Attending a funeral in the Far North, Campbell pledged to make the Resolute Forest Products’ job loss issue her first priority upon her return.
Xavier Van Chau, director of communications and corporate social responsibility for Resolute, said the duration of this latest shutdown is indefinite but it will be at least two months.
“We’re not clear at this time,” he remarked. “It’s really contingent on the groundwood specialty printing grades market.
“But at this time, we expect it to last throughout at least the first quarter [of 2014].”
Van Chau clarified that although about 150 employees received layoff notices yesterday, about 60 staff—including stationary engineers, maintenance employees, salary employees, and woodland employees—will continue to work at the local mill.

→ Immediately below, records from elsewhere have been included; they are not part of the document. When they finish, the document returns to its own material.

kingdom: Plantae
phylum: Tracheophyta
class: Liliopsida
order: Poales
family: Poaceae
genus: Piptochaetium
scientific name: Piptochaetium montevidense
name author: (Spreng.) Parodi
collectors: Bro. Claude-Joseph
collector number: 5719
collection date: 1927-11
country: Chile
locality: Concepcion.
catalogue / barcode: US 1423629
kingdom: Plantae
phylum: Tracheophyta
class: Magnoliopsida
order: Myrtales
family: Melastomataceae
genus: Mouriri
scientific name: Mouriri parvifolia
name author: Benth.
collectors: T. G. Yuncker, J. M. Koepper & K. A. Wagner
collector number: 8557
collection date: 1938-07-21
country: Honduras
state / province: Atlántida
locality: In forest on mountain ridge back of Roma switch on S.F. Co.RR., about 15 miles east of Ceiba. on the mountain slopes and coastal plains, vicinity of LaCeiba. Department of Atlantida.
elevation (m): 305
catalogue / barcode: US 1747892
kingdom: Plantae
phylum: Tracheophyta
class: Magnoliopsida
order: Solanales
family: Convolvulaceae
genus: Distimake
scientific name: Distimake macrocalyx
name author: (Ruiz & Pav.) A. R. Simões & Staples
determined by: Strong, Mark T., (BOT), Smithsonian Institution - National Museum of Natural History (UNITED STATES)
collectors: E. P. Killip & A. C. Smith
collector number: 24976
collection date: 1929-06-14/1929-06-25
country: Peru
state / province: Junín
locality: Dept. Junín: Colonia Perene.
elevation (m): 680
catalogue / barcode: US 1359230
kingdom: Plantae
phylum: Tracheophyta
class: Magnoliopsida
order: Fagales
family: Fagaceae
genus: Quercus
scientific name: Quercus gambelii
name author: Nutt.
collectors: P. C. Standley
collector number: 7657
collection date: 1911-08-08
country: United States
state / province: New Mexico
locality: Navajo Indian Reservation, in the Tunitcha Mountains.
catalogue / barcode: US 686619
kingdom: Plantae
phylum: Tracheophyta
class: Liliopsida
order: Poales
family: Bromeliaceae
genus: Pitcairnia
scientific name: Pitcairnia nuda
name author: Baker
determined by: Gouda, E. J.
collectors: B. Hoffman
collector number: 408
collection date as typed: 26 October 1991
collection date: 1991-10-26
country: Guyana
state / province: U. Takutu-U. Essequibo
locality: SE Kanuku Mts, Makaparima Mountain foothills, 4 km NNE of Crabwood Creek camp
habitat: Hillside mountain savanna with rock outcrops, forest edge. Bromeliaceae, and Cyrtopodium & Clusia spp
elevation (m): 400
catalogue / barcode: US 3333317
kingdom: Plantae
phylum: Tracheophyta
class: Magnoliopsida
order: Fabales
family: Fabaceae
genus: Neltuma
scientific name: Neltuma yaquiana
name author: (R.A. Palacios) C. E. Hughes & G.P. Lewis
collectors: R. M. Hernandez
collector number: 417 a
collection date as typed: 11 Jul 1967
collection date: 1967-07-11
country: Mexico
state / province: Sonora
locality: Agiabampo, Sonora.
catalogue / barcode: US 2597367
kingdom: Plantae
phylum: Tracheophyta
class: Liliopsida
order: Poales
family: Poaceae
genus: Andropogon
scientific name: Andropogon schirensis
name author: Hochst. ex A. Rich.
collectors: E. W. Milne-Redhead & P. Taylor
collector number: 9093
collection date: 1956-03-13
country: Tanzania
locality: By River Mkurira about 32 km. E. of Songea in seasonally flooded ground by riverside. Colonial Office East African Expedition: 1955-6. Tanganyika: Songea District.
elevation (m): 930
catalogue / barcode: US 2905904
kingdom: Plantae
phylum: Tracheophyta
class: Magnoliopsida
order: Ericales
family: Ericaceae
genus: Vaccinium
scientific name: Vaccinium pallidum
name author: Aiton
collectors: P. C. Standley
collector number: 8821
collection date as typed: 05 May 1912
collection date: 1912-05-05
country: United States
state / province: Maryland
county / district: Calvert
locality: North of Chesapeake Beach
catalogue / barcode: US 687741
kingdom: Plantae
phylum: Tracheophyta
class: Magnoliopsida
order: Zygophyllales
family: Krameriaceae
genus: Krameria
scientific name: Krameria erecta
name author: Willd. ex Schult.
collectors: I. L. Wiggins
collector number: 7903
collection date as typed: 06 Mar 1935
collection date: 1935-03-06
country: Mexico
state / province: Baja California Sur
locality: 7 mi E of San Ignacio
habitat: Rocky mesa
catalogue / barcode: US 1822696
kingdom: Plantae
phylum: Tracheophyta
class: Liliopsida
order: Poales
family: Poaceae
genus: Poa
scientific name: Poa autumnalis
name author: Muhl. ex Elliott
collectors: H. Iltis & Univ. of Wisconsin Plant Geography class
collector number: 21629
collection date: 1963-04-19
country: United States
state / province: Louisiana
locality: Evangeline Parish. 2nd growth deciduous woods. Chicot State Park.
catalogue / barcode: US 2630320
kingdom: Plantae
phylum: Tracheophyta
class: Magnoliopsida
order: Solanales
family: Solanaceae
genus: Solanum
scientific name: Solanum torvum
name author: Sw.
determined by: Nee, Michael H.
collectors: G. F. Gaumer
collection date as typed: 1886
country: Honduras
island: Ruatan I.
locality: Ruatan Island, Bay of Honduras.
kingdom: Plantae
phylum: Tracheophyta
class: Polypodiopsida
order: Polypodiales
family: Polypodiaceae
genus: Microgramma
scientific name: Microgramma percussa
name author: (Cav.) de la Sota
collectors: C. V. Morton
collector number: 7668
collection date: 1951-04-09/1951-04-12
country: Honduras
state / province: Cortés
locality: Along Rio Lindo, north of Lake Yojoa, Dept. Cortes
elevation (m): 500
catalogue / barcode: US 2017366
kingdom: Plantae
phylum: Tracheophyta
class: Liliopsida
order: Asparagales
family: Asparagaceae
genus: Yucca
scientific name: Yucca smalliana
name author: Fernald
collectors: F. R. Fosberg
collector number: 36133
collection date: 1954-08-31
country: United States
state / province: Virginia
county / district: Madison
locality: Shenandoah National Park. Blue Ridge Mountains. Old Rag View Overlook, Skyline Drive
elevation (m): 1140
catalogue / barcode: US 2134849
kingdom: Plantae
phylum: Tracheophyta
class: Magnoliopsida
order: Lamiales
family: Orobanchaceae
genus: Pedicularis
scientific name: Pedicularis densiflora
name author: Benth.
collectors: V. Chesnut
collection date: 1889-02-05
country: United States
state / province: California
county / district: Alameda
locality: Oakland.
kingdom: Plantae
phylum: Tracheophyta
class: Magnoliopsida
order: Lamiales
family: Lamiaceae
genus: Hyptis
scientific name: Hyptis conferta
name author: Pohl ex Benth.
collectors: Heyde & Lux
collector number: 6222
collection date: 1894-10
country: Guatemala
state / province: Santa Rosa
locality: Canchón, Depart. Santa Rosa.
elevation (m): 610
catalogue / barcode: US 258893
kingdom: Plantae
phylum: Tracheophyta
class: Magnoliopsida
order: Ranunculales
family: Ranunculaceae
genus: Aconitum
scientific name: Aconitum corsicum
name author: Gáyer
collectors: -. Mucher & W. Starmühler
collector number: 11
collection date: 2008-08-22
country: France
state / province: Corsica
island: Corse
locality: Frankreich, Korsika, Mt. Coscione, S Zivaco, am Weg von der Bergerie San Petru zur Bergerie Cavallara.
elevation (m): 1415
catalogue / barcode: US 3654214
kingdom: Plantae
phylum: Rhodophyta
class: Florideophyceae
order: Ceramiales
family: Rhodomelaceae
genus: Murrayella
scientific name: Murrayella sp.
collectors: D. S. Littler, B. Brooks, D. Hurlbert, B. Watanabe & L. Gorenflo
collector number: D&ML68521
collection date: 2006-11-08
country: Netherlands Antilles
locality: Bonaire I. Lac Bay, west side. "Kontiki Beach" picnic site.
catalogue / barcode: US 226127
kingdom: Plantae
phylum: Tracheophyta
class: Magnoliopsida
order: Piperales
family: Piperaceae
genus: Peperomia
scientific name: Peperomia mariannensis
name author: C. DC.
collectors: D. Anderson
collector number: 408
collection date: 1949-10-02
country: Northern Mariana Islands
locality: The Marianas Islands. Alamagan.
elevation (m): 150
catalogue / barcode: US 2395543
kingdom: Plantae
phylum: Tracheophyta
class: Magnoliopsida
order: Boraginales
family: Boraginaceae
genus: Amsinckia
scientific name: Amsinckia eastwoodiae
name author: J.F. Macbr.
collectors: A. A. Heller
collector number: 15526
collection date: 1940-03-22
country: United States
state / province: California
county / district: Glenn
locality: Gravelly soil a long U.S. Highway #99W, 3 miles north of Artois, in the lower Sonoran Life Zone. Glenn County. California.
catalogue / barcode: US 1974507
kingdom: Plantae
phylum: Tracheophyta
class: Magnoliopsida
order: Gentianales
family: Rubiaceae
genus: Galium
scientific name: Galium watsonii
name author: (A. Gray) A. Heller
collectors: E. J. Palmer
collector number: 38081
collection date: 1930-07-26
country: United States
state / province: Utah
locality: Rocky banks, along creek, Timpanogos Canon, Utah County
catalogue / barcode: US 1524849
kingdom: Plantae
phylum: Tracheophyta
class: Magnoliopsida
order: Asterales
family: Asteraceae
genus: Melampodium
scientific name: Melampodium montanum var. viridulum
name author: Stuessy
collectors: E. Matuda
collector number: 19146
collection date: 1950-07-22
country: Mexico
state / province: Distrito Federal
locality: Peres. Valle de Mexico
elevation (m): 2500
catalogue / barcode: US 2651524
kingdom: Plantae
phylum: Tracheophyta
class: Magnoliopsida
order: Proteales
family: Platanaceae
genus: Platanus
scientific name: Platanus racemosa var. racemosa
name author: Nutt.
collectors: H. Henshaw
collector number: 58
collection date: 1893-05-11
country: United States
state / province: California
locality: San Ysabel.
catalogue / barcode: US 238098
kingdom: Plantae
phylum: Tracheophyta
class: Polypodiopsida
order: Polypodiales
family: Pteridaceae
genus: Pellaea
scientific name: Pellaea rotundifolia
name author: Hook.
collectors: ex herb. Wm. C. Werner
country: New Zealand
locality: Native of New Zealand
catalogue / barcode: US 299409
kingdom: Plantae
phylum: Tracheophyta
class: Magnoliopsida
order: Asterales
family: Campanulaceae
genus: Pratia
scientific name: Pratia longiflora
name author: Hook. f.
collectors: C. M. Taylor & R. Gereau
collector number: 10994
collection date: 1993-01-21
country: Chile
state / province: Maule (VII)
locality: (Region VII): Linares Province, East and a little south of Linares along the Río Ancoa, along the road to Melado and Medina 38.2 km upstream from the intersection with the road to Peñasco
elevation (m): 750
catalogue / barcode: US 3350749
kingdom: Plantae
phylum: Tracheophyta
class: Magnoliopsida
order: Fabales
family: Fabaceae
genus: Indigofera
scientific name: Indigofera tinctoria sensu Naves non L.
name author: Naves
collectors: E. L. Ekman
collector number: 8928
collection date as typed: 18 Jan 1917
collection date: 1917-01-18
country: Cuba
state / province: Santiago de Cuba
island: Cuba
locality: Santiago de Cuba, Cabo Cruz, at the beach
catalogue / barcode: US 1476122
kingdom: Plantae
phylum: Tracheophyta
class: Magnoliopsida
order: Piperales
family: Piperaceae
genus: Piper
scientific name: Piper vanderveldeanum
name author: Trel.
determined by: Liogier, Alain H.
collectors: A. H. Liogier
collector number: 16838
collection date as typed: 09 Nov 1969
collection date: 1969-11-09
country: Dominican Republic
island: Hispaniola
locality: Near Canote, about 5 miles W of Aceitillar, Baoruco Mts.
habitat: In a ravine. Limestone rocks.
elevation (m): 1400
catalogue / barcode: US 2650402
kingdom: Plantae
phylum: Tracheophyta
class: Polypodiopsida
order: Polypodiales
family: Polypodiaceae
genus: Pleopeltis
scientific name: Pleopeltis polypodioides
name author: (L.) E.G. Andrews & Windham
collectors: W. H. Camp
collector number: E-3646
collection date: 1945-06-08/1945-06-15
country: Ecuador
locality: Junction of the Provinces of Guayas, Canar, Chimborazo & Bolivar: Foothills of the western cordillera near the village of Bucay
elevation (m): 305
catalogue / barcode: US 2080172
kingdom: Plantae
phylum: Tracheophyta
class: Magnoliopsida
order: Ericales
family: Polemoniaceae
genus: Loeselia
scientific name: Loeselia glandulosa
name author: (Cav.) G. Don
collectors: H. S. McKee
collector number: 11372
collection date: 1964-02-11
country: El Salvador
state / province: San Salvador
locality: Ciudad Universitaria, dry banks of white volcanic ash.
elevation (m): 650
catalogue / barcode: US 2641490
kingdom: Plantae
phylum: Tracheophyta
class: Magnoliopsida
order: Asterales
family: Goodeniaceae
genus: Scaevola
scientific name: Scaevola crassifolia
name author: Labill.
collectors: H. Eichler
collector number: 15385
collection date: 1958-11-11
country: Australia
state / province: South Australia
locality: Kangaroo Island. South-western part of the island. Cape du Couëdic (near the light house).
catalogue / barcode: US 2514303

“Those people are staying on and we’re going into asset protection mode for the facility because we really are trying to look for opportunities for repositioning the facility, both from the pulp side as well as the energy side,” he stressed.
“We’ve already been reaching out to community contacts, provincial government contacts, and business partners to see what would be possible.
“It’s a tough business decision but when we can’t operate the mill profitably, these things are necessary decisions,” Van Chau continued.
“We’ll try to work diligently because we want to keep as many people as possible from our workforce at the mill.
“At the same time, the company is looking at opportunities for expanding its lumber capacity in Ontario,” he added.
“There’s going to be opportunities there, as well, and we want to try to keep people as we look for opportunities to reposition the mill.”